Black Veil

For dVerse we were to write a poem inspired by a piece of fiction.  I chose Nathaniel Hawthorne and his second to last paragraph in the Minister’s Black Veil

“Why do you tremble as me alone?” cried he, turning his veiled face round the circle of pale spectators.  “Tremble also at each other!  Have men avoided me, and women show no pity, and children screamed and fled, only for my black veil?  What, but the mystery which it obscurely typifies, has made this piece of crape so awful?  When the friend shows his inmost heart to his friend; the lover to his best-beloved; when man does not vanity shrink from the eye of his Creator, loathsomely treasuring up the secret of his sin; then deem me a monster, for the symbol beneath which I have lived, and die!  I look around me, and, lo!
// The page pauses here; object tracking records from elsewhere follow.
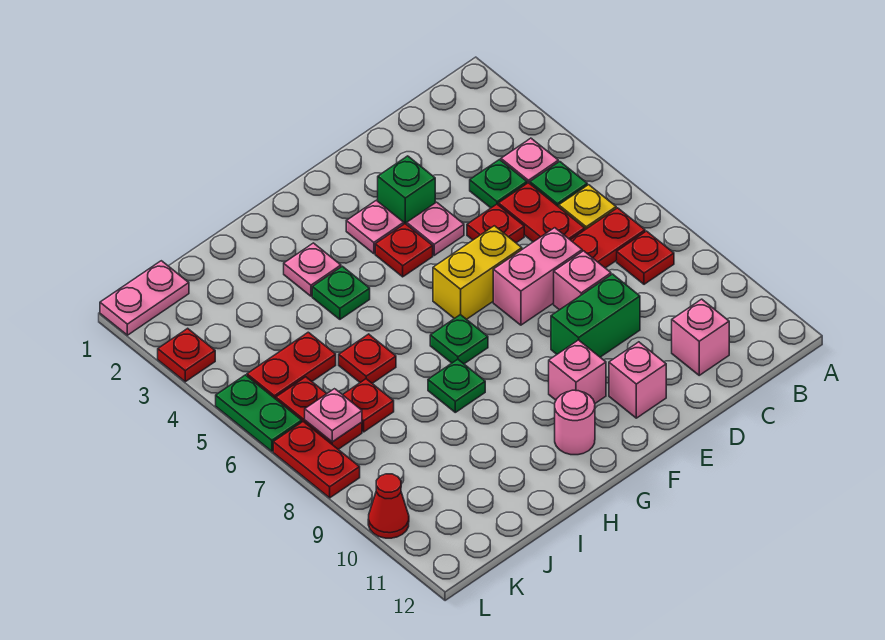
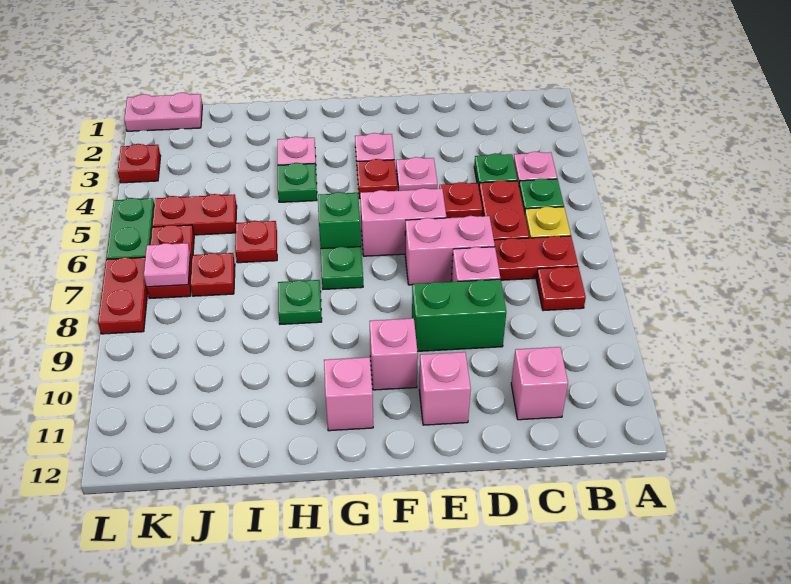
green 1x1 brick [378,156,435,224] -> green 1x1 brick moved to [318,192,361,249]
yellow 1x2 brick [433,226,522,319] -> pink 1x2 brick [360,188,446,256]
pink 1x1 round brick [555,390,595,455] -> pink 1x1 brick [324,357,373,431]
red 1x1 cone [368,474,409,538] -> none

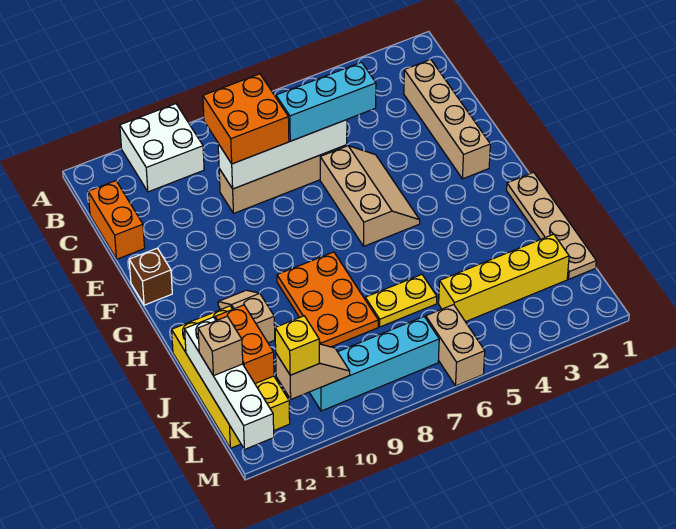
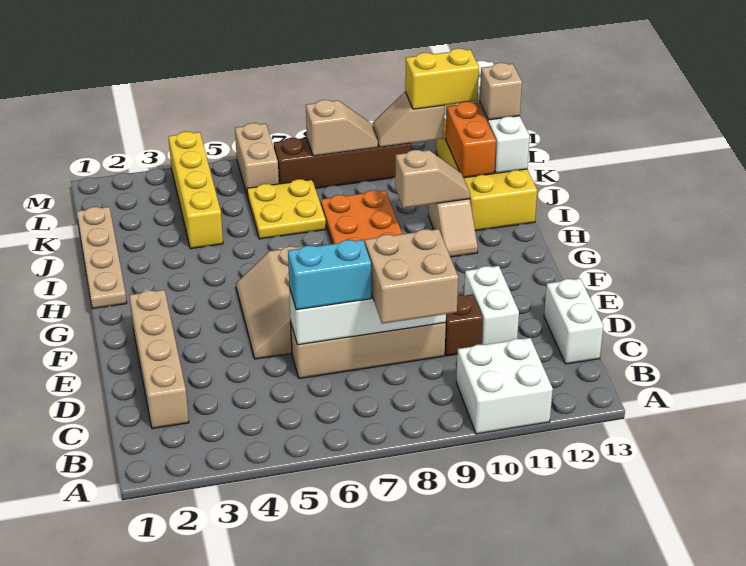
orange 2x2 brick [203,74,289,164] -> tan 2x2 brick [365,229,458,324]
orange 1x2 brick [88,181,145,259] -> white 1x2 brick [544,279,603,364]
cyan 1x3 brick [276,62,376,141] -> cyan 1x2 brick [288,240,371,310]
none -> white 1x2 brick [464,266,519,345]
brown 1x1 brick [129,248,172,305] -> brown 1x1 brick moved to [445,294,483,356]
none -> tan 1x2 slope [395,150,470,208]
yellow 1x2 plate [365,274,437,327] -> yellow 2x2 plate [247,179,326,239]
yellow 1x4 brick [439,234,569,322] -> yellow 1x4 brick turned to [168,132,223,249]
cyan 1x4 brick [309,317,439,411] -> brown 1x4 brick [274,138,411,188]
none -> tan 1x2 slope [306,100,378,156]
yellow 1x1 brick [275,316,319,375] -> yellow 1x2 brick [405,48,479,109]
On every visage a Black Veil!”

My Poem

A scar from a falling star

Unseen in vapors dark

Spit poison in my eye

Sight shrinks tight as night

On the eve when wedding bells cry unbeknownst

And eyes die behind veils black

Leave me be

Leave me fade dead

Leave me covered in my earthly bed

But veil your tongue

Veil your heart still beating

Veil your scar still bleeding

For many stars fell

And cast their spell

On souls unveiled with light


Mock me

Mock your stain

See me

See your chain

Pity your breath wasted

Wondering about my scar in vain

Beneath mossy dust

And grass-grown stone marked grave

Moldered beneath

Veil black

In silenced pain

Set free


13 thoughts on “Black Veil

  1. wow henry…your interpretation leaves me just speechless..so well done…love how you split this..love the images you come up with..the rhymes work well..the repetitions also..wow..you surely met the bar with this

  2. this has a great rhythm to it henry…you did really well with this…evocative…the variation to the repittion is great and pounds it in…veil your scar, veil…and mock…mock…nice….

  3. As I read the original I was struck by the many strong long “a”s (pale/spectator/veil/Creator/and the delicious Victorian crape) and so I enjoyed seeing that you’d retained that sound with different, cleanly modern keywords (pain/stain/grave/wasted/chain).

  4. Very impressed with your choice of text. What a great short story but one of the great short story writers of all of American literature.

    Clearly you are very aware of the effect of sound construction within a poem — you have done a wonderful job here, making this work so well. I love how you took the “asides” and moved them to the side. Excellent response to the challenge!!!